By | Published on Tuesday 4 August 2020

Glastonbury Festival

Michael Eavis has said that he will “move heaven and earth” to try to make Glastonbury 2021 happen, but that – with so many unknowns remaining about the long-term impact of COVID-19 – that “doesn’t mean it will necessarily happen”.

Most people in the touring and festival sectors are currently operating on the assumption that live music at all levels will return to something nearing normal in 2021 because, well, you know, you have to really don’t you?

At the same time, it does seem that more people are now starting to take seriously what was previously considered as an unnecessarily pessimistic position, which is that some elements of live music – large-scale events in particular – may not be properly back until 2022.

What is certain is how little is certain at the moment as the COVID-19 shutdown continues at one level or another in multiple countries, and lockdown measures return in some places where they had previously been lifted as a result second spikes in the virus.

Even where live events are allowed to return, there remains much debate as to what social distancing rules will have to stay in place, and what impact that has on the nature and commercial viability of shows.

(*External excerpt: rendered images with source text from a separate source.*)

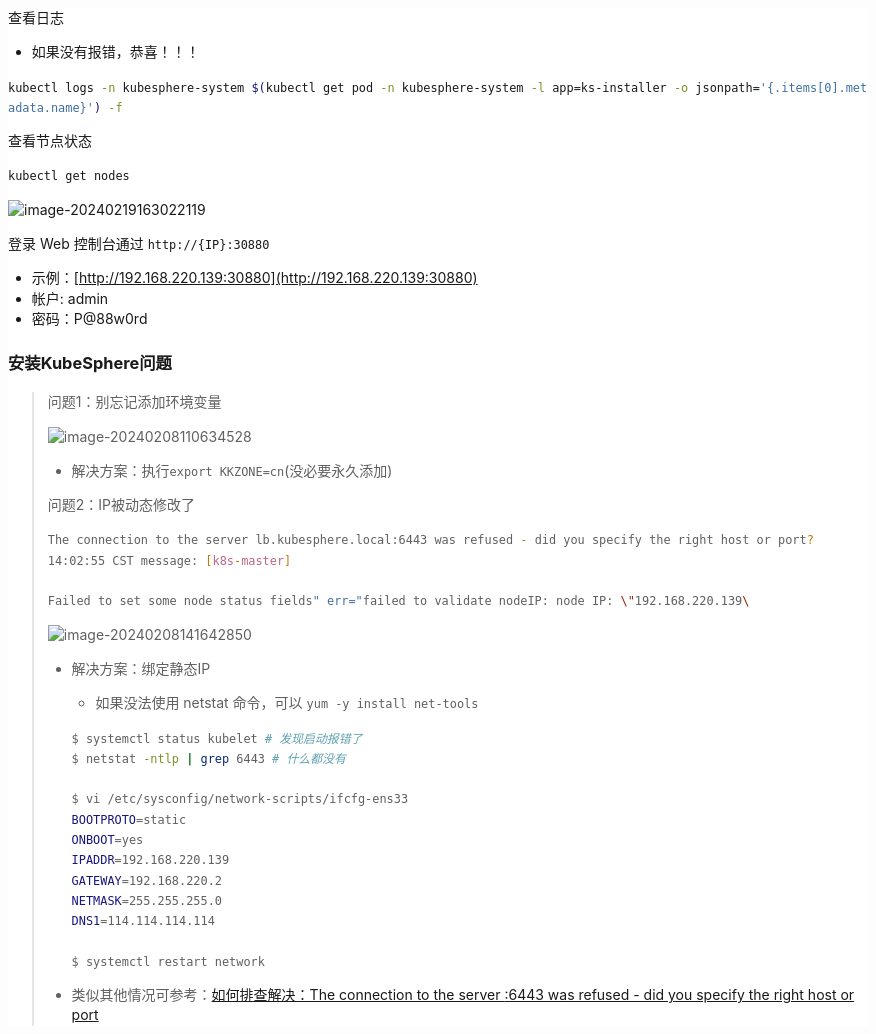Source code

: 查看日志

- 如果没有报错，恭喜！！！

```bash
kubectl logs -n kubesphere-system $(kubectl get pod -n kubesphere-system -l app=ks-installer -o jsonpath='{.items[0].metadata.name}') -f
```

查看节点状态

```bash
kubectl get nodes
```

![image-20240219163022119](https://gitee.com/lilyn/pic/raw/master/md-img/image-20240219163022119.png)

登录 Web 控制台通过 `http://{IP}:30880`

- 示例：[http://192.168.220.139:30880](http://192.168.220.139:30880)
- 帐户: admin
- 密码：P@88w0rd

### 安装KubeSphere问题

> 问题1：别忘记添加环境变量 
>
> ![image-20240208110634528](https://gitee.com/lilyn/pic/raw/master/md-img/image-20240208110634528.png)
>
> - 解决方案：执行`export KKZONE=cn`(没必要永久添加)
>
> 问题2：IP被动态修改了
>
> ```bash
> The connection to the server lb.kubesphere.local:6443 was refused - did you specify the right host or port?
> 14:02:55 CST message: [k8s-master]
> 
> Failed to set some node status fields" err="failed to validate nodeIP: node IP: \"192.168.220.139\
> ```
>
> ![image-20240208141642850](https://gitee.com/lilyn/pic/raw/master/md-img/image-20240208141642850.png)
>
> - 解决方案：绑定静态IP
>
>   - 如果没法使用 netstat 命令，可以 `yum -y install net-tools`
>
>   ```bash
>   $ systemctl status kubelet # 发现启动报错了
>   $ netstat -ntlp | grep 6443 # 什么都没有
>
>   $ vi /etc/sysconfig/network-scripts/ifcfg-ens33
>   BOOTPROTO=static
>   ONBOOT=yes
>   IPADDR=192.168.220.139
>   GATEWAY=192.168.220.2
>   NETMASK=255.255.255.0
>   DNS1=114.114.114.114
>
>   $ systemctl restart network
>   ```
>
> - 类似其他情况可参考：[如何排查解决：The connection to the server <HOST>:6443 was refused - did you specify the right host or port](https://zhuanlan.zhihu.com/p/646238661)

On top of all that, it’s still unknown how many consumers will be put off attending large gatherings even once they properly resume, and it remains to be seen to what extent possible increases in international travel and insurance costs impact on the profitability of live music events.

All of which is why Eavis – while still very much working on the assumption that his festival will return next year after a forced year off in 2020 – is nevertheless preparing himself for the worst.

In an interview with ITV News he mused that while outdoor events for around 500 people may be entirely possible even with social distancing rules in place, an event with 250,000 attendees poses all sorts of extra challenges.

“I’m still hoping I’m going to be running next year and I’m going to be moving heaven and earth to make sure that we do”, he went on. “But that doesn’t mean it will necessarily happen”. Thinking that a return to norm in 2021 is assured “is just wishful thinking, really”, he added.

However, even if the worst does happen, he now seems certain that his festival can weather the COVID-19 storm, despite previously telling The Guardian that a second cancellation in 2021 would likely bankrupt his event.

Asked in the new interview whether he worries about the future of the Glastonbury Festival, he says “I am confident that it will survive”, adding “it will come back – probably stronger actually”.

However, while stressing again that work very much continues for a 2021 edition, he nevertheless reiterated, “the only certainty I think is the year after, 2022, to be perfectly candid, so we might have to wait for two years maybe”.